I created my first audio amplifier circuit, which seems to work perfectly in Falstad Simulator.
I don't know if it would work if I were to actually build it, though.
Are there any improvements that could be made? Is there something I forgot to consider?
EDIT:
I have modified the circuit and settled on a version that I think I can finally expect to work. By the way, I am trying to make use out of my 19V 2.1A power supply and pair of 6Ω ?W huge speakers.
I don't know if anyone will still see this question again but I'll be thankful for any advice or criticism I receive.
EDIT YASS!:
I built it and it is a complete success!
As a simple quality test I played on it perfect sine waves of all audible frequencies at maximum volume, and the result are very loud perfect sine waves.
At maximum volume all frequencies above 200Hz play at a level of 100% while 60Hz plays at a level of 85% and the level quickly goes down as input frequency decreases.
I also did many other tests through the input looking for defects on the amplifier, and it is free of crossover distortion, DC on speakers, and unwanted noise.
Complete schematic:
simulate this circuit – Schematic created using CircuitLab
Best Answer
If it works 'perfectly' in Falstad then Falstad is not a very accurate simulator.
In any case it's a horrible circuit, for several reasons:-
Your input is terminated with 51 Ω. This is much too low for most audio equipment, which expects a load of 10 kΩ or more.

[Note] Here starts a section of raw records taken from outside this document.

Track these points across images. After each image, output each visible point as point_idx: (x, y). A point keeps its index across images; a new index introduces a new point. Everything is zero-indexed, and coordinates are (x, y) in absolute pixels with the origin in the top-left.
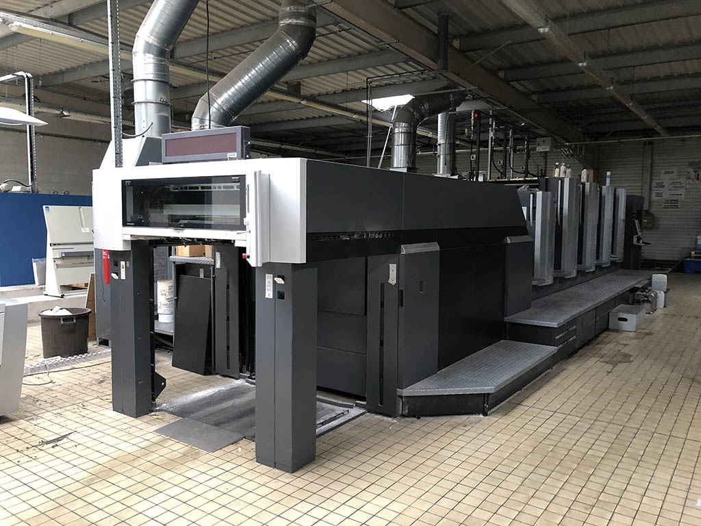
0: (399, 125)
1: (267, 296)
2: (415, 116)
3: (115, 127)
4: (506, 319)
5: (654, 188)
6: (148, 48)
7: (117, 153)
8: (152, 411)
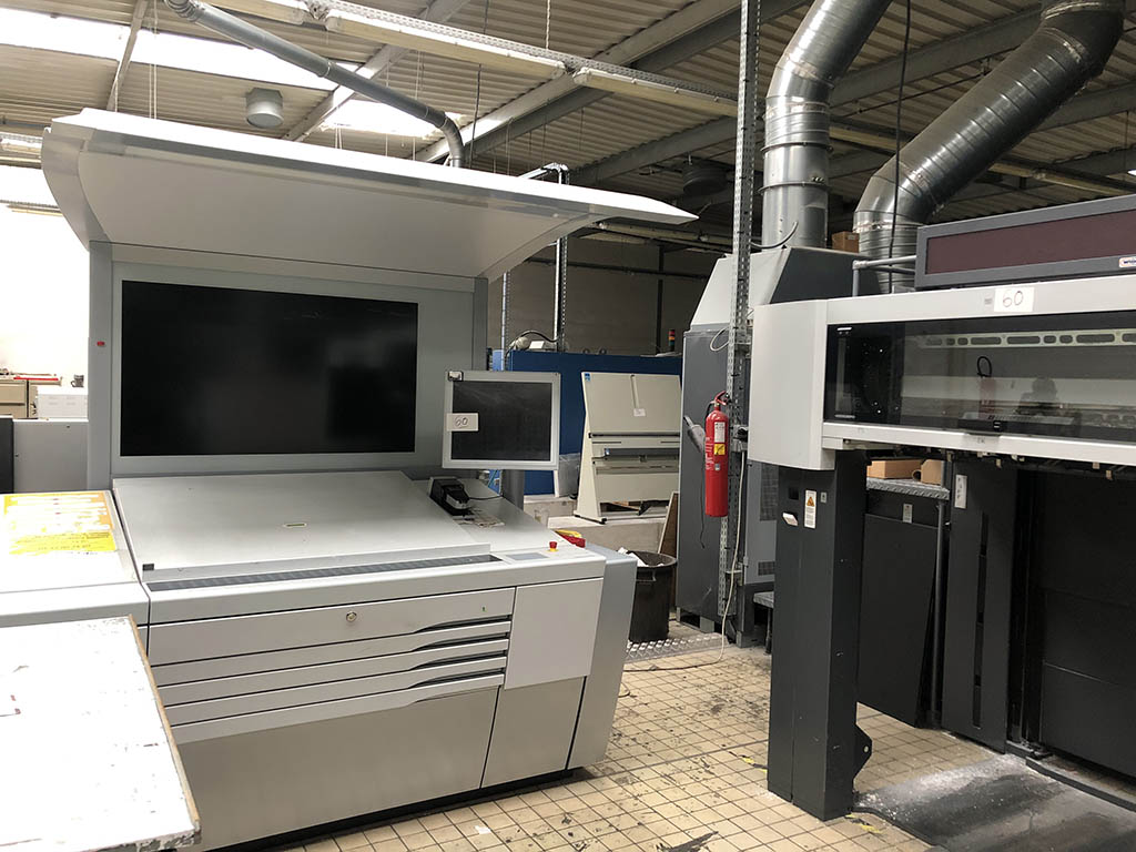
3: (740, 232)
6: (797, 86)
7: (739, 280)
8: (852, 809)
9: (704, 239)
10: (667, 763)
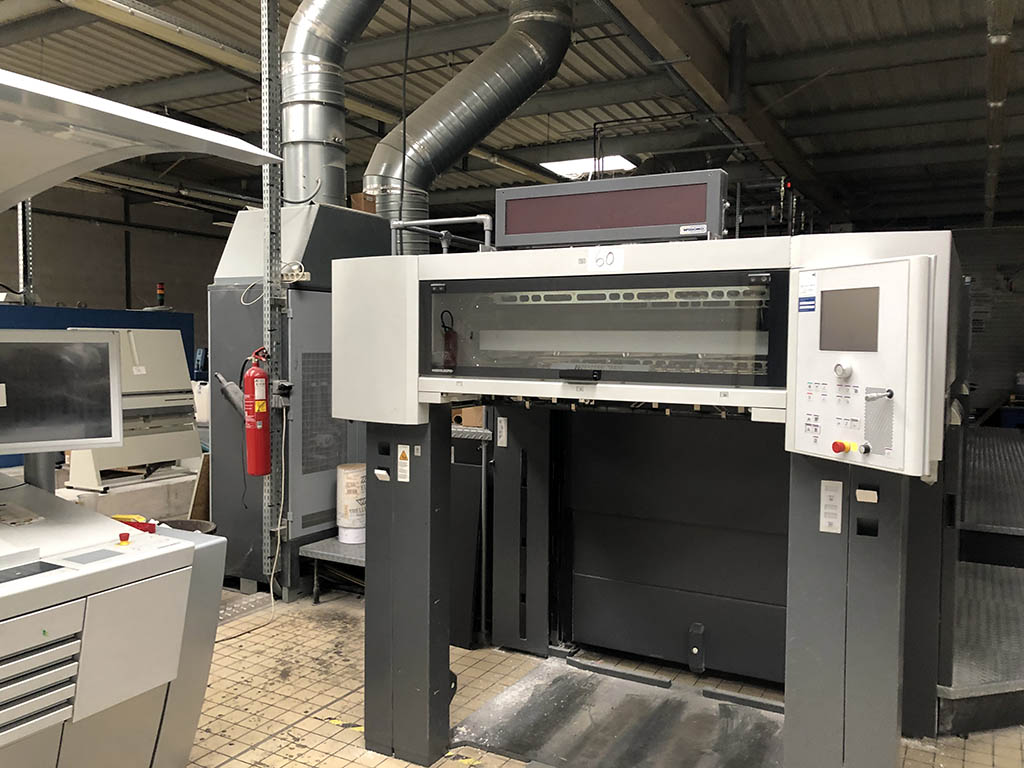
1: (824, 527)
6: (313, 45)
7: (272, 233)
8: (449, 747)
9: (183, 193)
10: (253, 747)
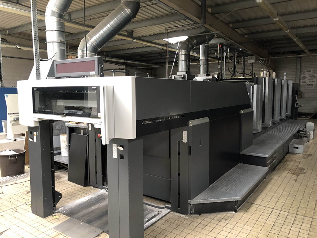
0: (182, 51)
1: (113, 157)
2: (190, 46)
3: (36, 56)
4: (241, 153)
5: (301, 79)
6: (53, 13)
8: (53, 213)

The input is DC coupled. You may get away with this because audio equipment generally has AC coupled outputs, but that is not always the case. If for some reason a DC voltage is applied the speaker will get DC across it, which could overheat the voice coil and burn it out.
DC voltage balance is dependent on matched op amp input bias voltages. The 51 Ω resistor unbalances the inputs by ~240 mV. At the maximum bridge gain of 80 this will saturate the output, putting ~15 VDC across the speaker (you don't see this in the simulator when the switch is closed because the signal generator is shorting out the 51 Ω resistor).
EDIT: I see you have changed the resistors from 51 Ω and 1k Ω to 13 Ω and 2.7 kΩ. That's better for balance (though still not good), but worse for input impedance! This is a bad input circuit no matter what resistor values are chosen.
You don't have a decoupling capacitor between the op amp bias network and ground, so noise on the power supply might be audible.
The output transistors have a Base-Emitter turn-on voltage of ~1.2V, and the LM358's push-pull outputs only have 50 μA of crossover bias, so the op amp output will have to jump rapidly by several volts to get through the crossover region. this will cause bad crossover distortion at higher frequencies due to limited op amp bandwidth. It could also create instability and oscillation in the crossover region.